MultivariateNormalStructured.get_locscale_constructor()

MultivariateNormalStructured.get_locscale_constructor()#

classmethod MultivariateNormalStructured.get_locscale_constructor(penalties, tol=1e-06, precompute_masks=True, validate_args=False, allow_nan_stats=True, include_normalizing_constant=True)[source]#

Creates a constructor for this distribution that takes a location array and an array of marginal scales.

Parameters:

  • penalties (Sequence[Array | ndarray | bool | number | bool | int | float | complex]) – Sequence of arrays, the penalty matrices of the marginal smooths.

  • tol (float, default: 1e-06) – Tolerance used when computing the ranks of the marginal penalties and the pseudo log-determinant. Any eigenvalue of a marginal penalty smaller than this tolerance will be treated as zero.

  • precompute_masks (bool, default: True) – Whether to pre-compute and store the indices referring to non-zero and zero eigenvalues, are compare the eigenvalues to the tolerance in every function call at runtime.

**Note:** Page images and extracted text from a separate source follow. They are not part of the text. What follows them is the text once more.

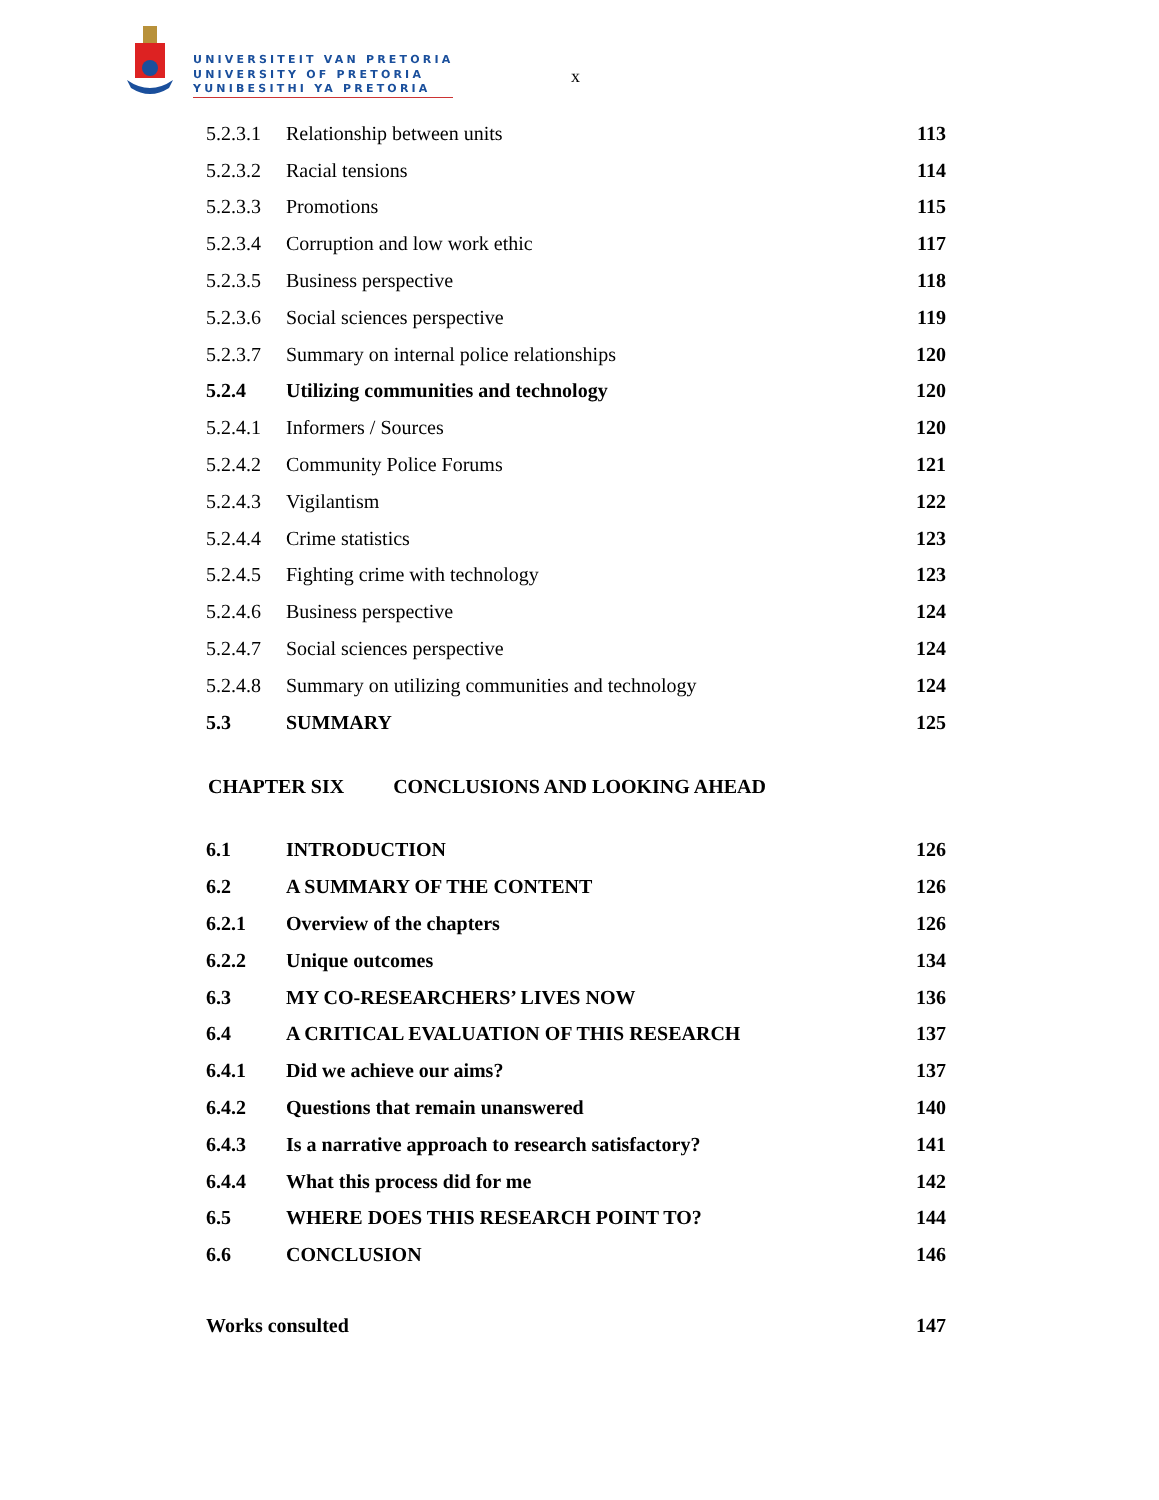UNIVERSITEIT VAN PRETORIA
UNIVERSITY OF PRETORIA
YUNIBESITHI YA PRETORIA
x
| 5.2.3.1 | Relationship between units | 113 |
| 5.2.3.2 | Racial tensions | 114 |
| 5.2.3.3 | Promotions | 115 |
| 5.2.3.4 | Corruption and low work ethic | 117 |
| 5.2.3.5 | Business perspective | 118 |
| 5.2.3.6 | Social sciences perspective | 119 |
| 5.2.3.7 | Summary on internal police relationships | 120 |
| 5.2.4 | Utilizing communities and technology | 120 |
| 5.2.4.1 | Informers / Sources | 120 |
| 5.2.4.2 | Community Police Forums | 121 |
| 5.2.4.3 | Vigilantism | 122 |
| 5.2.4.4 | Crime statistics | 123 |
| 5.2.4.5 | Fighting crime with technology | 123 |
| 5.2.4.6 | Business perspective | 124 |
| 5.2.4.7 | Social sciences perspective | 124 |
| 5.2.4.8 | Summary on utilizing communities and technology | 124 |
| 5.3 | SUMMARY | 125 |
CHAPTER SIX CONCLUSIONS AND LOOKING AHEAD
| 6.1 | INTRODUCTION | 126 |
| 6.2 | A SUMMARY OF THE CONTENT | 126 |
| 6.2.1 | Overview of the chapters | 126 |
| 6.2.2 | Unique outcomes | 134 |
| 6.3 | MY CO-RESEARCHERS’ LIVES NOW | 136 |
| 6.4 | A CRITICAL EVALUATION OF THIS RESEARCH | 137 |
| 6.4.1 | Did we achieve our aims? | 137 |
| 6.4.2 | Questions that remain unanswered | 140 |
| 6.4.3 | Is a narrative approach to research satisfactory? | 141 |
| 6.4.4 | What this process did for me | 142 |
| 6.5 | WHERE DOES THIS RESEARCH POINT TO? | 144 |
| 6.6 | CONCLUSION | 146 |
| Works consulted | 147 |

Pre-computing is safer, because this allows us to run an additional check whether the zero- and non-zero eigenvalues are successfully distinguished by the tolrance.

  • include_normalizing_constant (bool, default: True) – Whether to include the normalizing constant when computing the log density in the .log_prob method. If True, the returned log probability will be equal to the log probability returned by a MultivariateNormalFullCovariance, if all marginal penalty matrices are of full rank.

Return type:

Callable[[Array | ndarray | bool | number | bool | int | float | complex, Array | ndarray | bool | number | bool | int | float | complex], MultivariateNormalStructured]

Returns:

The returned constructor takes the following arguments:

  • loc: Location array with shape (B, J), where B is the batch shape and J is the event shape.

  • scales: Array of scales for the marginal smooths, has shape (B, M) where B is the batch shape and M is the number of marginal smooths.

Examples

>>> import jax
>>> import jax.numpy as jnp
>>> from liesel.contrib.splines import pspline_penalty
>>> import liesel_gam as gam

>>> K1 = pspline_penalty(6)
>>> K2 = pspline_penalty(8)

>>> MVNDStrct = gam.MultivariateNormalStructured.get_locscale_constructor(
...     [K1, K2]
... )

>>> n = K1.shape[-1] * K2.shape[-1]
>>> loc = jnp.zeros(n)
>>> scales = jnp.array([1.0, 2.0])

>>> dist = MVNDStrct(loc=loc, scales=scales)
>>> dist.log_prob(jnp.zeros(n)).round(1)
Array(-22.2, dtype=float32)

Draw some random samples from the stochastic part:

>>> xnew = dist.sample(sample_shape=(2,), seed=jax.random.key(1))
>>> xnew.shape
(2, 48)